Rounds of layoffs and more frequent changes of CEOs have become a noticeable trend in the unicorn community. Capital-intensive startups are likely to be the most vulnerable when funding dries up.
Uber Technologies Inc. may be a bellwether. It is valued at $62.5 billion, claims to be profitable by some measures in the U.S., but continues to burn cash attempting to capture other markets. If Uber were to change its behavior, the shockwaves would be huge.
And today, the WSJ has a follow up on the topic – the ping-pong table indicator.
As the WSJ notes:
The table-tennis indicator is a peek into Silicon Valley culture, in which the right to play ping pong on the job is sacrosanct.
“If you don’t have a ping-pong table, you’re not a tech company,” says Sunil Rajasekar,chief technology officer at Lithium Technologies, a San Francisco software startup.
So where are we now?
The WSJ continues:
“Last year, the first quarter was hot” for tables, says Mr. Ng, who thinks sales track the tech economy. Now “there’s a general slowdown.”
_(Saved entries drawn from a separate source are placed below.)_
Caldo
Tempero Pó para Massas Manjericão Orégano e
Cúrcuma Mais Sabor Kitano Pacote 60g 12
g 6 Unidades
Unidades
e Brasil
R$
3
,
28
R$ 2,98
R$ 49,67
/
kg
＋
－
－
In the first quarter of 2016, his table sales to companies fell 50% from the prior quarter. In that period, U.S. startup funding dropped 25%, says Dow Jones VentureSource, which tracks venture financing.
So if the ping-ping table is any indicator we are in for trouble at least for some Unicorns.
Of course, if major media is calling a top (especially two days in a row) is that a sign that this is really a bottom? Only, time will tell.